CEE-7 countries' fiscal balaces will improve in 2012; Hungary still in a fragile position

1 March 2012 — Daniela GHETU
The central governments of the larger Central and Eastern European (CEE) countries will need to borrow EUR 94 billion in 2012 to finance deficits and roll over existing debt, equivalent to an estimated 10% of their combined GDP, forecasts FITCH in a recent report published by the agency. This puts CEE-7 countries (Croatia, Czech Republic, Hungary, Poland, Romania, Slovakia, Slovenia) on a par with their peers in the eurozone's healthy core.

In comparison, Greece, Portugal, Ireland (whose requirements are covered by bailout programmes), Italy and Spain face GPBRs of between 15%-35% of GDP in 2012. Fitch considers the GPBRs of CEE-7 countries to be manageable, and that, barring severe turbulence on financial markets or policy mistakes, market access will be retained.

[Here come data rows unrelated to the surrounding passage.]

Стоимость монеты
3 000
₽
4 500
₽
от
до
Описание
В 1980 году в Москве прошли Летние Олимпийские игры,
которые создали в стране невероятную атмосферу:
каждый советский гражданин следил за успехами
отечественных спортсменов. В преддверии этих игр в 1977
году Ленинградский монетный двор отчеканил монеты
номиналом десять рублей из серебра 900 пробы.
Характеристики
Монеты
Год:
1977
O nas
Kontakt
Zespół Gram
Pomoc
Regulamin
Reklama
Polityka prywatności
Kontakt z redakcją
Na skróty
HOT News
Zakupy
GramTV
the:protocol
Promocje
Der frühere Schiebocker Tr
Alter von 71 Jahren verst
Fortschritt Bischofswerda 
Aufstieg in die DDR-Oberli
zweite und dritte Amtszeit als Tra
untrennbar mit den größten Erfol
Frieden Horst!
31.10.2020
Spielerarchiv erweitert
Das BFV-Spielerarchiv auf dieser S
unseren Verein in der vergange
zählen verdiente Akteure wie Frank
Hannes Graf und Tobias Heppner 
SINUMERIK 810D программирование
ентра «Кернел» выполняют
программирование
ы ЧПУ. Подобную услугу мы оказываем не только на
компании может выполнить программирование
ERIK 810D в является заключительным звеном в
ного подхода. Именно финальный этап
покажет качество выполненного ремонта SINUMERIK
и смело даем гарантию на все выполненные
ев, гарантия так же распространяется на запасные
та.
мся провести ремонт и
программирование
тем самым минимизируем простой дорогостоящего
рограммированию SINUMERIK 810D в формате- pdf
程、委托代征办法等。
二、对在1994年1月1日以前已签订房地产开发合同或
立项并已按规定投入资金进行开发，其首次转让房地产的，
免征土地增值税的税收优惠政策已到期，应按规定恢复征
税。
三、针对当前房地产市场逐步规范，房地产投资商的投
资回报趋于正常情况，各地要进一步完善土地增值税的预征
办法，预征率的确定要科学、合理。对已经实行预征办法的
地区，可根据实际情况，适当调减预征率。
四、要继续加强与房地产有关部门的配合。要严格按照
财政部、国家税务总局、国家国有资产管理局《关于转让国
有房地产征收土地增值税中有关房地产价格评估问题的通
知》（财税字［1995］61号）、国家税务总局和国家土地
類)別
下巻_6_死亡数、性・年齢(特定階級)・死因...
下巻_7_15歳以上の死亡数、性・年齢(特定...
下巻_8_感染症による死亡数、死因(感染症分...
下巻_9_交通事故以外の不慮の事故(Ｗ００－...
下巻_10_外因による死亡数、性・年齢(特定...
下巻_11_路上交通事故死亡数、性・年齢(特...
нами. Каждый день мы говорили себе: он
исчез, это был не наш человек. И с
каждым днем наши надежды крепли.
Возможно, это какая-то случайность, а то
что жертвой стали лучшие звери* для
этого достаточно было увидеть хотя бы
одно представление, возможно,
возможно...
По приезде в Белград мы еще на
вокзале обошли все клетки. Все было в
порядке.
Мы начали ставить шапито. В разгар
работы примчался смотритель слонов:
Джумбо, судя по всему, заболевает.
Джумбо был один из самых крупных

Fiscal balances are expected to improve across the region in line with commitments to the EU. Fitch forecasts that the (GDP-weighted) average general government (GG) deficit in the CEE-7 will fall to 3.5% of GDP in 2012 from an estimated 4.1% in 2011. The agency forecasts that fiscal consolidation in Poland, Romania and Slovakia will lead to improvements in their headline fiscal balances of between 1.7 and 2 pp of GDP. Hungary‟s balance will swing back into deficit, but the 2011 figure was distorted by the reversal of previous pension reforms, which brought hitherto privately-run pension assets back under state control. Among CEE-7 countries, only Slovenia is projected to run a broadly unchanged GG deficit in 2012, as uncertainties remain about the recently-installed government's deficit reduction plans.

Five of the seven countries in our sample recently had parliamentary elections (Poland, Slovenia and Croatia), or are scheduled to hold them in 2012 (Slovakia and Romania), the Report shows. These cloud the outlook for fiscal policy, notwithstanding fiscal targets agreed with the EU, and the harder constraints and surveillance imposed by the EU. A new government is in place in Romania ("BBB−"/Stable), and has undertaken to meet policy targets agreed with the EU and the IMF.

Hungary, on the other hand, is downgraded already to speculative grade ("BB+‟), and both it and Croatia ("BBB−") are on Negative Outlook. Their capacity to obtain market financing on sustainable terms depends to a great degree on the implementation of fiscal consolidation programmes, and in Hungary's case on the restoration of policy credibility. Hungary is in a particularly fragile position, as formal negotiations on a new precautionary IMF-EU deal (which markets appear to have discounted already) have yet to begin. Obtaining the deal, and avoiding further instances of policy unpredictability will be key to securing smooth market refinancing in 2012 and beyond.